----- MATERIAL FOR THIS EXERCISE

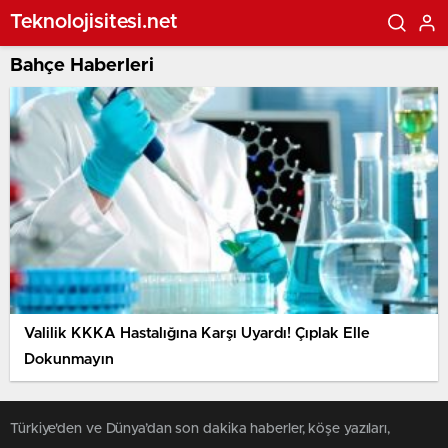
Teknolojisitesi.net
Bahçe Haberleri
Valilik KKKA Hastalığına Karşı Uyardı! Çıplak Elle
Dokunmayın
Türkiye'den ve Dünya’dan son dakika haberler, köşe yazıları,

----------

WHAT IS NEEDED
Repeat each record as given. No picture belongs in the copy.

ANSWER TO THIS TASK
Teknolojisitesi.net
Bahçe Haberleri
Valilik KKKA Hastalığına Karşı Uyardı! Çıplak Elle
Dokunmayın
Türkiye'den ve Dünya’dan son dakika haberler, köşe yazıları,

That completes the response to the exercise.